■ DATA EXTRACT:

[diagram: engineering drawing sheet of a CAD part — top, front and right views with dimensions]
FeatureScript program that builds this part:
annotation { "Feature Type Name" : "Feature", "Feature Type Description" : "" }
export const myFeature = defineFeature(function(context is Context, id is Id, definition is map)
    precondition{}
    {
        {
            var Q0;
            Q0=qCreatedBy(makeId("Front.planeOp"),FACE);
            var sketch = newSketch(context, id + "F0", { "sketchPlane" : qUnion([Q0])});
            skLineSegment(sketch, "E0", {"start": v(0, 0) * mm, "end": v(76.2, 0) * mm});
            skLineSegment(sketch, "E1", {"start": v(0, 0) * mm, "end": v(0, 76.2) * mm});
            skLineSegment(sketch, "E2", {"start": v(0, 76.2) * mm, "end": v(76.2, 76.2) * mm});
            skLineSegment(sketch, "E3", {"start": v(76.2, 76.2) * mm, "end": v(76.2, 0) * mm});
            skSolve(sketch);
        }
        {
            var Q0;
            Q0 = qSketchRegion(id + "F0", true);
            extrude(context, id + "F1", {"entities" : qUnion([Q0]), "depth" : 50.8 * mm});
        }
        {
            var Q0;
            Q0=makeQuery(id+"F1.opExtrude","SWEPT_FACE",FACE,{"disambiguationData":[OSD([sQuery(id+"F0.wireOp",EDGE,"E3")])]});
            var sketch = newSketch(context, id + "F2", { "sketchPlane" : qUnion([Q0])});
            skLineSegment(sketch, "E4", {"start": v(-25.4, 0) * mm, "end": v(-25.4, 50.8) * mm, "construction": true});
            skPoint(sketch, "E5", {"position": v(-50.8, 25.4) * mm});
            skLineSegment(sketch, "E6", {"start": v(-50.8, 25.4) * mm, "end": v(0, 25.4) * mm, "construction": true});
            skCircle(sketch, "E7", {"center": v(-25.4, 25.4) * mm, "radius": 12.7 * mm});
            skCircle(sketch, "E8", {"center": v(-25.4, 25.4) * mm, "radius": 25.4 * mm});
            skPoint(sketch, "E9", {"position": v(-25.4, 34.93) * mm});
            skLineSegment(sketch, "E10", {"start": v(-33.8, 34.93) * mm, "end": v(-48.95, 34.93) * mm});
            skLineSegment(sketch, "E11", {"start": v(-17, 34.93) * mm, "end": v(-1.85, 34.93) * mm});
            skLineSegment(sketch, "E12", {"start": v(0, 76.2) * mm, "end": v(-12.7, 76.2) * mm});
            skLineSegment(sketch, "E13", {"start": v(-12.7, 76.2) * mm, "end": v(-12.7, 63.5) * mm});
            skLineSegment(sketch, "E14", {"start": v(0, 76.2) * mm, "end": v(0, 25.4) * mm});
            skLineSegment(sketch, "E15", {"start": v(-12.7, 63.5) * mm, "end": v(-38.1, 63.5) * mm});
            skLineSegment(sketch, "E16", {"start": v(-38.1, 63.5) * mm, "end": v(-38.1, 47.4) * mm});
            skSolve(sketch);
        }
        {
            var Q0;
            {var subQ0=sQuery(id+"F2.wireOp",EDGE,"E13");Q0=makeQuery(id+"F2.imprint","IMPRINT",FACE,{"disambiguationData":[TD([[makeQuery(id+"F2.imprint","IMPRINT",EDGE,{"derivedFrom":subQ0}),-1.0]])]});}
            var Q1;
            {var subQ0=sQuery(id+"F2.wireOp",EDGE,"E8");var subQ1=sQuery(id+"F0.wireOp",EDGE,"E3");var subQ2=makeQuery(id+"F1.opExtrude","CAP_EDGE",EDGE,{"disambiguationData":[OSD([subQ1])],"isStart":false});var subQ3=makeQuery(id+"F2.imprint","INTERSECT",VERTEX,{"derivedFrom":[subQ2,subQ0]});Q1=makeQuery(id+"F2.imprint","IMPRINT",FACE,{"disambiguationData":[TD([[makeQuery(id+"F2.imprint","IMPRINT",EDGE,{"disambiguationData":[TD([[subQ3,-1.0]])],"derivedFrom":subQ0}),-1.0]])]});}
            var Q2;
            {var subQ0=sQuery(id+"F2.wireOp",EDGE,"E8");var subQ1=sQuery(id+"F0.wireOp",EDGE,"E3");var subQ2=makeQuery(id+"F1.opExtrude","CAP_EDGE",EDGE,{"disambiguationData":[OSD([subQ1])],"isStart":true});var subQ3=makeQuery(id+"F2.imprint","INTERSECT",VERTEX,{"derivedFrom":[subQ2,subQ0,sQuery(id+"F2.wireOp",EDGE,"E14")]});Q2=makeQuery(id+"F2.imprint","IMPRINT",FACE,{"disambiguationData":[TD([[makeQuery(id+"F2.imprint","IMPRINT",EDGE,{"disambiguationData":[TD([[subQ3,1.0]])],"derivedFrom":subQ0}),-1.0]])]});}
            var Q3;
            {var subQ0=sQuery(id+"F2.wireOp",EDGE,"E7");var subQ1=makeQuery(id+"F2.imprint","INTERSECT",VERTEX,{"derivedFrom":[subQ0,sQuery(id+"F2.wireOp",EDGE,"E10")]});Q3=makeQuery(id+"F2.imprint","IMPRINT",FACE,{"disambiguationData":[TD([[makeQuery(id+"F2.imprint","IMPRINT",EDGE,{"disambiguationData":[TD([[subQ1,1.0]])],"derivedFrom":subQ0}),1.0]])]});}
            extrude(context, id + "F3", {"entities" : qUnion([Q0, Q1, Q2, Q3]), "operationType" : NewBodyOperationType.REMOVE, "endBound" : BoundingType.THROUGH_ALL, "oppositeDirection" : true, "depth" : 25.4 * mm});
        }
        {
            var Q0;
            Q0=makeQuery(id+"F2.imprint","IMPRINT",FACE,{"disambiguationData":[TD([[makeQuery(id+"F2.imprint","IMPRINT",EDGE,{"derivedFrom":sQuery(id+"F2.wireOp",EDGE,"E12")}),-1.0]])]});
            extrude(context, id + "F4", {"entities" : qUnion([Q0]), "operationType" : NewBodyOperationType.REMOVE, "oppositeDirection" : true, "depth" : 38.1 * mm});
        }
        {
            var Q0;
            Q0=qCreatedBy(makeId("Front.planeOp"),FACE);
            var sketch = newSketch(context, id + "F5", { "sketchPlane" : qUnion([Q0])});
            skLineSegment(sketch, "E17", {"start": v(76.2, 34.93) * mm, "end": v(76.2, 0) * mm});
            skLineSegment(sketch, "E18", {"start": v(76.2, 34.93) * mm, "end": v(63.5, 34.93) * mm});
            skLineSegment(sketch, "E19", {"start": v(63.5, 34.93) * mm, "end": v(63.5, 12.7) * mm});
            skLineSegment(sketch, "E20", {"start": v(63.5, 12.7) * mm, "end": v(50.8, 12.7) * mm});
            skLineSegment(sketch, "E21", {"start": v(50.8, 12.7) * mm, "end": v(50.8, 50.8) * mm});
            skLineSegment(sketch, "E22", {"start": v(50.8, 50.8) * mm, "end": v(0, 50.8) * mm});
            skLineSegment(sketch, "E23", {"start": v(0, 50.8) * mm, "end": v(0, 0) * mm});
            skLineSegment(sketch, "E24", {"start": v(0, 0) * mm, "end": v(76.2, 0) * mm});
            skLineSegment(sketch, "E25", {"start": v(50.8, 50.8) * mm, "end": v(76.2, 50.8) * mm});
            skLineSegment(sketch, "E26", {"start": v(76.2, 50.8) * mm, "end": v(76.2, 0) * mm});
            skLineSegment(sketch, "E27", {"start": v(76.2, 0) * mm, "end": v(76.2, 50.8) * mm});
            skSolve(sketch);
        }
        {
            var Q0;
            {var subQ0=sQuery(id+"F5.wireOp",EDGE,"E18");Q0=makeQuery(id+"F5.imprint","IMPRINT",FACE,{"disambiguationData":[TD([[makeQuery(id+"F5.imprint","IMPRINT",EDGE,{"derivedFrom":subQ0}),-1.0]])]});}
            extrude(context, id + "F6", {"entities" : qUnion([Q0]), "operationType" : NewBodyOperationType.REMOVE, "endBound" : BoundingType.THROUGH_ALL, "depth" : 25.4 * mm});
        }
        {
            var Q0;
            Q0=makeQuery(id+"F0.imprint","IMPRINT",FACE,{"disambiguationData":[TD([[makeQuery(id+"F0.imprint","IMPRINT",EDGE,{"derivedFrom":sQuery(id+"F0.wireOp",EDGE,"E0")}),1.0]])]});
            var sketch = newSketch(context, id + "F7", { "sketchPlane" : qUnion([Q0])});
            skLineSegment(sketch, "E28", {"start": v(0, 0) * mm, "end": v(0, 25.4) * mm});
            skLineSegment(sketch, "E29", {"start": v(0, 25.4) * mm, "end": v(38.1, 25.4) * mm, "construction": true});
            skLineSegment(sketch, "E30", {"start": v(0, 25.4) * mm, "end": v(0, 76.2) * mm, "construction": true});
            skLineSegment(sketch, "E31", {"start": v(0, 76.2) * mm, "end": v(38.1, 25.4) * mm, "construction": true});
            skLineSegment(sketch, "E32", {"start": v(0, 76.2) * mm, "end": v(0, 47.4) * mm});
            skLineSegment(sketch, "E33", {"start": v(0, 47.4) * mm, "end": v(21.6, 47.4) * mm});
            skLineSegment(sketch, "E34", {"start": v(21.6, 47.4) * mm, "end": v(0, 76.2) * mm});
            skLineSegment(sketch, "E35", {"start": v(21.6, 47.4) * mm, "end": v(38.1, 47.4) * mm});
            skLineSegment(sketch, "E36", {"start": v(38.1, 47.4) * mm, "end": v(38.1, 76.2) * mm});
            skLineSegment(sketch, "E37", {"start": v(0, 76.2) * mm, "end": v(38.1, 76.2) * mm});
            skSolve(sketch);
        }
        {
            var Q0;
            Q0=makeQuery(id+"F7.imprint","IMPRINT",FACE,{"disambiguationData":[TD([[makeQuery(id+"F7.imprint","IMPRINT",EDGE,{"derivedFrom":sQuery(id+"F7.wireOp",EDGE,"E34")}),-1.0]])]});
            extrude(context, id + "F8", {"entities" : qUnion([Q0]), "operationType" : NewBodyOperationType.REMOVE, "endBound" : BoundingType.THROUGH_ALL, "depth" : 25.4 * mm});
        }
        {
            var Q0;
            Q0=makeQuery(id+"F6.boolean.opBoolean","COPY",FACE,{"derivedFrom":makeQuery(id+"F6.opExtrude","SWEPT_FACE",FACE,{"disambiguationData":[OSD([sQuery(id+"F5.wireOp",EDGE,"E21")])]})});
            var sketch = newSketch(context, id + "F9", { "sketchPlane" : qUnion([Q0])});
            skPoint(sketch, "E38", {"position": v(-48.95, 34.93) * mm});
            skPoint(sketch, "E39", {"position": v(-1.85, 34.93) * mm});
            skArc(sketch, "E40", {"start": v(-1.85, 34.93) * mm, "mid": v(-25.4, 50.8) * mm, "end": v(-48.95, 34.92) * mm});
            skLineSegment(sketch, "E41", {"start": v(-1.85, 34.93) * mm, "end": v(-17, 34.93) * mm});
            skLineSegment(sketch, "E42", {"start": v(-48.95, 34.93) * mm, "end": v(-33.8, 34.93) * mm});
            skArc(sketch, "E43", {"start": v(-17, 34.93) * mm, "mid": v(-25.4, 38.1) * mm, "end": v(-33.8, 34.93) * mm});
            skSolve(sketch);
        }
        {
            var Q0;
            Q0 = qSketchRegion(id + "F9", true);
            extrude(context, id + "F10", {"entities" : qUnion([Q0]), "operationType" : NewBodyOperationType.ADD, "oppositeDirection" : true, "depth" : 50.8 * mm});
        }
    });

■ DIRECTIVE:
Gather every line from the rows above that contains the string "skPoint", copying each one in full.

■ TASK ANSWER:
            skPoint(sketch, "E5", {"position": v(-50.8, 25.4) * mm});
            skPoint(sketch, "E9", {"position": v(-25.4, 34.93) * mm});
            skPoint(sketch, "E38", {"position": v(-48.95, 34.93) * mm});
            skPoint(sketch, "E39", {"position": v(-1.85, 34.93) * mm});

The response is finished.